Wargo is a prolific songwriter and the others came together in Poor Moon around his compositions. He’s the bandleader.

“That’s a rewarding role and it has been a long time coming,” he said. “I got to do some arranging and part writing in Fleet Foxes but they were definitely Robin Pecknold’s songs. I have a pretty big collection of my own songs now and Poor Moon gives me the opportunity to do something with them.”

He admits being the lead dog can be complicated. Waking up to 40 or so business e-mails with attachments and conversation threads within threads is an everyday occurrence.

“It’s all kind of fun but I do have days when it’s ‘Oh my God, I’m going to flip out,’” Wargo said. “But I enjoy being in a small enough band that you actually see where you’re going and not just sleep on the bus between shows in huge theaters.”

Playing smaller rooms allows him to be closer to the audience energy. At age 36 he’s been a road warrior for 16 years.

“You won’t catch me complaining,” Wargo said. “I’m stoked about being on tour with my brothers. I definitely get exhausted and have to hit my bunk in the van, but I love it.”

Even at home he sometimes finds himself living out of a suitcase just from force of habit. Home off the highway is in Wallingford, a north central neighborhood of Seattle. Surprisingly Wargo grew up in New Jersey not far across the border from Philadelphia. No trace of the east coast can be detected in his voice. He’s been in the northwest for the past dozen years and it has become the place he loves.

“I miss my impression of what the Jersey Shore used to be, not what is has become thanks to Snooki,” Wargo said. “I do miss the beach and the boardwalk sometimes. I miss public transportation; you could get to New York, Philly or D.C. quickly on the train.”
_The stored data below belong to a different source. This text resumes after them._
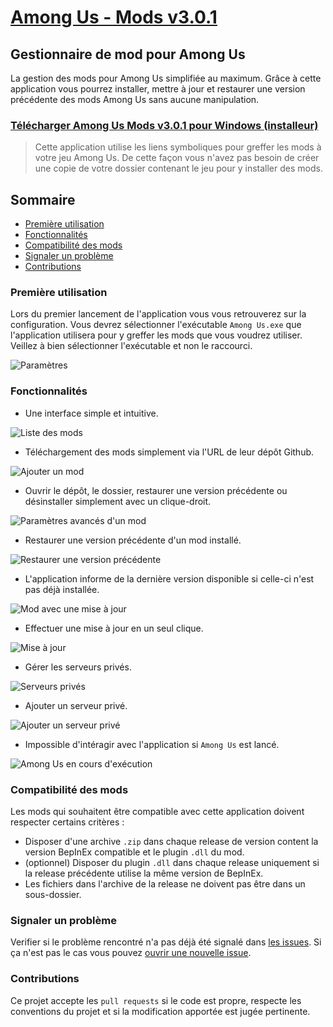 # [Among Us - Mods v3.0.1](https://github.com/clicpanel/among-us-mods)
## Gestionnaire de mod pour Among Us
La gestion des mods pour Among Us simplifiée au maximum. Grâce à cette application vous pourrez installer, mettre à jour et restaurer une version précédente des mods Among Us sans aucune manipulation.

### [Télécharger Among Us Mods v3.0.1 pour Windows (installeur)](https://github.com/clicpanel/among-us-mods/releases/download/v3.0.1/Among.Us.-.Mods.installer.exe)

> Cette application utilise les liens symboliques pour greffer les mods à votre jeu Among Us. De cette façon vous n'avez pas besoin de créer une copie de votre dossier contenant le jeu pour y installer des mods.

## Sommaire
- [Première utilisation](#première-utilisation)
- [Fonctionnalités](#fonctionnalités)
- [Compatibilité des mods](#compatibilité-des-mods)
- [Signaler un problème](#signaler-un-problème)
- [Contributions](#contributions)

### Première utilisation
Lors du premier lancement de l'application vous vous retrouverez sur la configuration. 
Vous devrez sélectionner l'exécutable `Among Us.exe` que l'application utilisera pour y greffer les mods que vous voudrez utiliser. Veillez à bien sélectionner l'exécutable et non le raccourci.

![Paramètres](./documentation/settings.png)

### Fonctionnalités
- Une interface simple et intuitive.
  
![Liste des mods](./documentation/mods-list.png)
- Téléchargement des mods simplement via l'URL de leur dépôt Github.
  
![Ajouter un mod](./documentation/add-mod.png)
- Ouvrir le dépôt, le dossier, restaurer une version précédente ou désinstaller simplement avec un clique-droit.

![Paramètres avancés d'un mod](./documentation/mods-list-context-menu.png)
- Restaurer une version précédente d'un mod installé.

![Restaurer une version précédente](./documentation/restore-previous-version.png)
- L'application informe de la dernière version disponible si celle-ci n'est pas déjà installée.

![Mod avec une mise à jour](./documentation/mod-with-new-version.png)
- Effectuer une mise à jour en un seul clique.

![Mise à jour](./documentation/update-mod.png)
- Gérer les serveurs privés.

![Serveurs privés](./documentation/private-servers.png)
- Ajouter un serveur privé.

![Ajouter un serveur privé](./documentation/add-private-server.png)
- Impossible d'intéragir avec l'application si `Among Us` est lancé.

![Among Us en cours d'exécution](./documentation/among-us-running.png)

### Compatibilité des mods
Les mods qui souhaitent être compatible avec cette application doivent respecter certains critères :
- Disposer d'une archive `.zip` dans chaque release de version content la version BepInEx compatible et le plugin `.dll` du mod.
- (optionnel) Disposer du plugin `.dll` dans chaque release uniquement si la release précédente utilise la même version de BepInEx.
- Les fichiers dans l'archive de la release ne doivent pas être dans un sous-dossier.
  
### Signaler un problème
Verifier si le problème rencontré n'a pas déjà été signalé dans [les issues](https://github.com/clicpanel/among-us-mod-manager/issues). Si ça n'est pas le cas vous pouvez [ouvrir une nouvelle issue](https://github.com/clicpanel/among-us-mods/issues/new).

### Contributions
Ce projet accepte les `pull requests` si le code est propre, respecte les conventions du projet et si la modification apportée est jugée pertinente.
Poor Moon’s music has the facets of a finely carved diamond with tones from glittering harpsichord, marimba and fretless zither. Their sound is gentle and cerebral. The lyrics are meaningful and there’s no question what the story is about in each of them.

“I have an appreciation for music that is carefully composed,” Wargo said. “I’d get excited hearing music that was really intricate when I was growing up.”

He calls that quality the “sparkle” and believes it’s what can draw the listener into a song. The harpsichord in particular produced a sound Wargo was unfamiliar with and he compared it to what’s heard when machinery runs.

“We also use a vibraphone, boxaphone and steel drum for some of the percussive effects,” he said. “They produce short, abrupt little sounds that can also be melodic. I’m fascinated by that and will be using it even more in future recordings.”

He promised that this could translate into the same magic on stage.

“Yes, you’ll see, we will,” Wargo said. “I think we do a pretty good job of it by recording samples of all those instruments and putting them in a keyboard. Most bands won’t take the time to do that.”